Open Language Data Initiative


The contents of this card can be edited in the source repository.

Dataset card

Description

French partition of the OLDI Seed Corpus, consisting of segments sourced from Wikipedia articles.

License

CC BY-SA 4.0

Attribution

@inproceedings{marmonier-etal-2025-french,
    title = "A {F}rench Version of the {OLDI} Seed Corpus",
    author = "Marmonier, Malik  and
      Sagot, Beno{\^i}t  and
      Bawden, Rachel",
    editor = "Haddow, Barry  and
      Kocmi, Tom  and
      Koehn, Philipp  and
      Monz, Christof",
    booktitle = "Proceedings of the Tenth Conference on Machine Translation",
    month = nov,
    year = "2025",
    address = "Suzhou, China",
    publisher = "Association for Computational Linguistics",
    url = "https://aclanthology.org/2025.wmt-1.80/",
    pages = "1048--1060",
    ISBN = "979-8-89176-341-8",
    abstract = "We present the first French partition of the OLDI Seed Corpus, our submission to the WMT 2025 Open Language Data Initiative (OLDI) shared task. We detail its creation process, which involved using multiple machine translation systems and a custom-built interface for post-editing by qualified native speakers. We also highlight the unique translation challenges presented by the source data, which combines highly technical, encyclopedic terminology with the stylistic irregularities characteristic of user-generated content taken from Wikipedia. This French corpus is not an end in itself, but is intended as a crucial pivot resource to facilitate the collection of parallel corpora for the under-resourced regional languages of France."
}

See the paper "A French Version of the OLDI Seed Corpus" at https://aclanthology.org/2025.wmt-1.80.

Language codes

Additional language information

The data follows the grammatical and lexical norms of standard French, as spoken and written in France. However, for consistency and to align with common practices in related datasets, it adopts a few specific typographical conventions:

For authoritative guidance on the French language, the following resources are recommended. For grammar and usage, the primary reference is M. Grevisse and A. Goosse, Le Bon Usage (16th ed., De Boeck Supérieur, 2016). For a comprehensive reference in English, see H. N. Labeau & P. Larrivée, The Cambridge Grammar of French (Cambridge University Press, 2022). For lexicographical aspects, the main monolingual references are Le Grand Robert de la langue française and A. Rey (ed.), Dictionnaire historique de la langue française. A standard bilingual reference is the Collins-Robert French Dictionary. A recent and comprehensive reference work in English covering the French language in all its facets is W. Ayres-Bennett & M. McLaughlin (eds.), The Oxford Handbook of the French Language (Oxford University Press, 2024). A high-quality open-source spell and grammar checker for French is available via Grammalecte.

Workflow

This dataset was created using a machine translation post-editing (MTPE) approach. Starting from the original English partition of the OLDI Seed Corpus, we generated nine translation hypotheses per segment using a mix of systems: four "traditional" sequence-to-sequence Transformer MT models (OPUS-MT, NLLB-3.3B, NLLB-600M, MADLAD-400-3B) and five hypotheses from large language models (four from Llama 4 Scout using varied prompting strategies, and one from DeepSeek-R1).

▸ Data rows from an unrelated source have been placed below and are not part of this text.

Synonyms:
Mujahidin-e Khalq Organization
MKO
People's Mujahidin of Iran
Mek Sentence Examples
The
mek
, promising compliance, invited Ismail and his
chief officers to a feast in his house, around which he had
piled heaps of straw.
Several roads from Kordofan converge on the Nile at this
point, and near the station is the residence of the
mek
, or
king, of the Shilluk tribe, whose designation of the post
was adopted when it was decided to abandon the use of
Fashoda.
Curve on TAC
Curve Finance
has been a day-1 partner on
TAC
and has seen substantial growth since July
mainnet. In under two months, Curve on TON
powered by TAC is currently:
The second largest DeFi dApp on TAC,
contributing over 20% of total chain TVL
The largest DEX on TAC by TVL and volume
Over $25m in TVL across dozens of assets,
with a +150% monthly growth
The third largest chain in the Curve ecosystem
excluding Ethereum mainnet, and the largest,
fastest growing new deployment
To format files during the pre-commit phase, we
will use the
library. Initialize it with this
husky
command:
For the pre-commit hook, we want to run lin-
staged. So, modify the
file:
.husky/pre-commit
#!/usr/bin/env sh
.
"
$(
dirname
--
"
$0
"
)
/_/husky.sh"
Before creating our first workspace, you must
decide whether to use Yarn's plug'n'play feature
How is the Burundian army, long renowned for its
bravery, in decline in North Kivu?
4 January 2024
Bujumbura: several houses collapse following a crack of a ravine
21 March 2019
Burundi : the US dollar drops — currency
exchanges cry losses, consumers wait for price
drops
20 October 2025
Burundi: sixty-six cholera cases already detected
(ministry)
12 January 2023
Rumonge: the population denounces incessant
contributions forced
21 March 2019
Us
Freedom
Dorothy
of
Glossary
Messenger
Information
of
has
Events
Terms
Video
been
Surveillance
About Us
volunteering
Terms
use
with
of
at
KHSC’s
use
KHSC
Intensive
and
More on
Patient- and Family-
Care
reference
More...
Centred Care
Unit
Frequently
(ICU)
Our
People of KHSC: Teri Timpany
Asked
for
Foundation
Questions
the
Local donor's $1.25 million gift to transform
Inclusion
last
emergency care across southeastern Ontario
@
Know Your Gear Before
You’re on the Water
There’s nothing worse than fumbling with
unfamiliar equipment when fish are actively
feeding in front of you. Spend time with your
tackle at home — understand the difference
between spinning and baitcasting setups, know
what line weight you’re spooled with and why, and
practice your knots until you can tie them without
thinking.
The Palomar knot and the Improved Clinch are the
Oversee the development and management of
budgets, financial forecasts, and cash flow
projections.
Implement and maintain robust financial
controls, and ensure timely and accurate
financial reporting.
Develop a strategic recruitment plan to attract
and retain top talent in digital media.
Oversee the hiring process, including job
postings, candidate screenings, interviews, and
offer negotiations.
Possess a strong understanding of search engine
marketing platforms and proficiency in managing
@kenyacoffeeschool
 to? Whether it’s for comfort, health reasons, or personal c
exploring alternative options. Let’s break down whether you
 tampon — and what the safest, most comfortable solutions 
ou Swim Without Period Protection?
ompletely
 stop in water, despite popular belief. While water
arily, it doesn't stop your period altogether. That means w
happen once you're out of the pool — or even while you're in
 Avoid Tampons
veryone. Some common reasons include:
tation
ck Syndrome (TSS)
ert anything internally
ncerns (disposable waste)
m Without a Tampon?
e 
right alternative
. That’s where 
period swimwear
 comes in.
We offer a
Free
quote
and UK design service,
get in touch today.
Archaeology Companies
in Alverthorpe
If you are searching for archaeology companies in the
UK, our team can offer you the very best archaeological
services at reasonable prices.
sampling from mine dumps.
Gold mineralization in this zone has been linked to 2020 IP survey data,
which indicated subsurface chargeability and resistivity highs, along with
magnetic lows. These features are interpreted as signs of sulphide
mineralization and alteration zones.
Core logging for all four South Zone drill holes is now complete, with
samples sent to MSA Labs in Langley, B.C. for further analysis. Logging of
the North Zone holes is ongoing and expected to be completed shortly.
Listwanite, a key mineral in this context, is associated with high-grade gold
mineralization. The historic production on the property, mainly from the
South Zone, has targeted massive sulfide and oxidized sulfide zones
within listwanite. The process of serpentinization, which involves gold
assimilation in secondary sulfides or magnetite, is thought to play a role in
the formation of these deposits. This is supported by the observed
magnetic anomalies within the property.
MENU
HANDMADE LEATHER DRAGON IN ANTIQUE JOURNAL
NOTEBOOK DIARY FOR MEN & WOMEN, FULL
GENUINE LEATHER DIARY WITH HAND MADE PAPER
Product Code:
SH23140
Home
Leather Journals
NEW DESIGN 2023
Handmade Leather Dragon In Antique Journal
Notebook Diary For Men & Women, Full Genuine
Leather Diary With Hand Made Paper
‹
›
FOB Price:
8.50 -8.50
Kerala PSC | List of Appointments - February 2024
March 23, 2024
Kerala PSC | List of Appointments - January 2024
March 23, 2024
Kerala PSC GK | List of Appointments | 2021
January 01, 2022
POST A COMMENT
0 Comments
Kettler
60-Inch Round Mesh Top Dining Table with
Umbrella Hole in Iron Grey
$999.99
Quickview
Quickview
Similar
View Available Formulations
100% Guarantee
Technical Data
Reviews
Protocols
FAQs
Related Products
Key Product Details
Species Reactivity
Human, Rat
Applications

This diverse set of nine translation candidates for each segment was then presented to post-editors in a custom-built interface. The interface allowed post-editors to select any of the candidate translations, which would then populate a text area for further refinement. This refinement process focused on two key aspects of the target text: improving the fluency of the translations, a non-trivial task due to the many stylistic irregularities and errors found in the user-generated source segments originating from Wikipedia; and meticulously verifying and correcting, through extensive external research, the translation of technical terminology across the wide range of specialized, encyclopedic domains represented in the corpus.

As a final step, all post-edited segments underwent a validation pass using the Grammalecte grammar checker interface.

This post-editing and validation work was performed by two native French speakers with a C2 level in English. A native British English speaker with a C2 level in French was also consulted to clarify specific aspects of the source segments. Domain experts were occasionally consulted to solve terminological difficulties in highly technical domains.